AI Startups Promise to Help Disaster Relief and Evacuation

(Bloomberg Businessweek) -- As record wildfires raced through California’s wine country last October, devouring thousands of homes, Sonoma County Sheriff’s deputies drove up and down streets with sirens blaring, warning residents over bullhorns to evacuate. Twenty-four people didn’t make it, and more than half of them were at least 70 years old. That suggests they either couldn’t hear the warnings or couldn’t leave under their own power, according to Sarah Tuneberg. “Those people did not need to die,” she says.

Tuneberg’s company, Geospiza Inc., sells artificial intelligence software that scours data to help cities find and protect their most vulnerable residents during a disaster. She says the platform can check multiple databases to guess which residents, in this case, have hearing impairments or use personal-care attendants. It then alerts emergency managers about who’s likely to need assistance. “It’s just too hard in the fog of war, given our current technology, to pull those pieces together in a timely fashion,” Tuneberg says. “That’s what we’re trying to do.”

As climate change makes weather more extreme, a new crop of startups—including Geospiza, named for the adaptable finches made famous by Charles Darwin—is trying to harness AI to save lives by predicting damage from hurricanes, wildfires, and earthquakes better and faster than humans do. Although the services remain largely unproven, cities around the U.S., many still reeling from last year’s record disasters, have begun signing up for them. Geospiza has a contract with Redmond, Wash., and has pilot agreements with Multnomah County, Ore., which includes Portland, and Jefferson County, Fla.

Another startup, One Concern Inc., assesses building data, elevation, soil types, weather data, and other factors to predict earthquake damage block by block and identify which buildings are most in need of reinforcement. After a quake, the company says, it can recommend where to evacuate, send first responders, and set up shelters. “You can save an order-of-magnitude more lives with good planning,” says co-founder Nicole Hu. The company says it plans to introduce similar services for wildfires and floods later this year.

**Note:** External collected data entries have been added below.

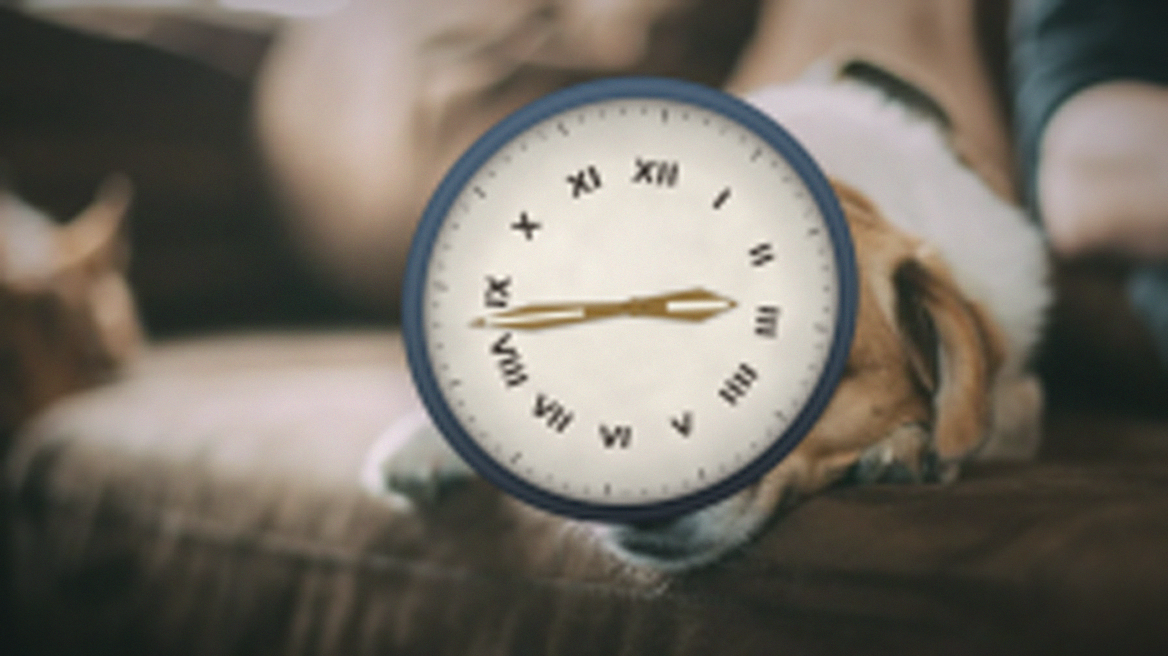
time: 2:43
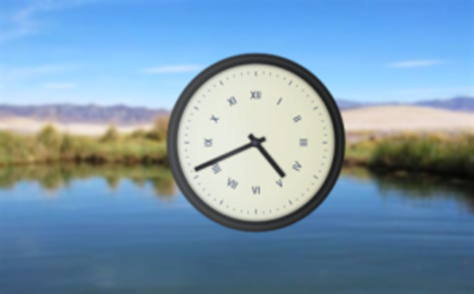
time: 4:41
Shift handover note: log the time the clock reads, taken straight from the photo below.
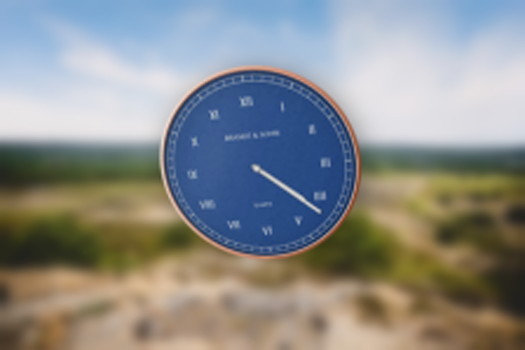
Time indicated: 4:22
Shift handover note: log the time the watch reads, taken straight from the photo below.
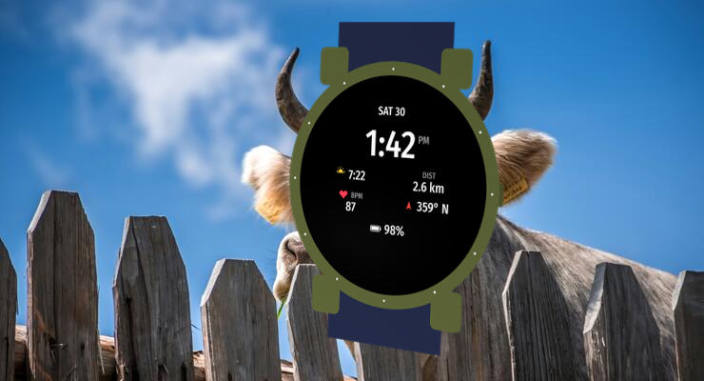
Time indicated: 1:42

The One Concern software is already being used in San Francisco to plan drills, says Michael Dayton, deputy director for the city’s Department of Emergency Management. Dayton says the software can predict, for example, whether and where an earthquake is likely to cause fires, based on where that earthquake strikes and how strong it is. It can also predict the safest routes for bringing aid and other supplies into the city.

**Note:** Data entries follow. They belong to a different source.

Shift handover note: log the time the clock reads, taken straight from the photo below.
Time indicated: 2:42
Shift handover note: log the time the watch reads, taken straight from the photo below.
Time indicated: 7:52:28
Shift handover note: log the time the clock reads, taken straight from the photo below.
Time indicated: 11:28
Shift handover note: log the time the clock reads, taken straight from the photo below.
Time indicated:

In Utah, the nonprofit Field Innovation Team is experimenting with AI software that can anticipate what people in shelters will need based on the ages and health of those most likely to lose their homes. That information can guide how the shelters are designed, what help they offer, and even what kinds of donations officials solicit from the public, says founder Desiree Matel-Anderson, former chief innovation adviser at the Federal Emergency Management Agency.

AI isn’t a panacea, especially if the relevant databases aren’t kept current. “That has to be an ongoing effort,” says Mark Ghilarducci, director of the California Governor’s Office of Emergency Services. “The last thing you want to do is make decisions on old or bad information.” Given the power of such systems, privacy is another concern. Just as important, the software can often be a black box that’s difficult to hold accountable, says Sarah Miller, chair of the Emerging Technology Caucus for the International Association of Emergency Managers. “If the AI somehow accidentally decides that those who have higher incomes are more worthy of saving, then it might redirect resources accordingly, and we might not know that,” she says.

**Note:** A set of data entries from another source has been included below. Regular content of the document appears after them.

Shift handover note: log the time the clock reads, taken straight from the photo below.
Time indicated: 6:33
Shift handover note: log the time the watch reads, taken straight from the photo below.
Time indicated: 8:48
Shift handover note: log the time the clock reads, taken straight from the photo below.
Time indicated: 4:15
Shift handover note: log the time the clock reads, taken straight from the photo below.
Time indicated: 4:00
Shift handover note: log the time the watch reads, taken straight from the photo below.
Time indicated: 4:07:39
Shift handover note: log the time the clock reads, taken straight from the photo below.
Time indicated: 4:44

Hu says One Concern will never sell or share any personal information, while Tuneberg says Geospiza ensures that such data are available only to people with “an appropriate and valid need to know.” She says that in the unlikely event that AI inadvertently privileges some groups over others, as it can in the risk assessment software sometimes used in criminal sentencing, developers would be able to spot those outcomes through regular testing. “Minorities and people with disabilities are ignored by the system through human approaches every single day,” she says. “This idea that AI is going to do worse by them, I would say, is ridiculous.”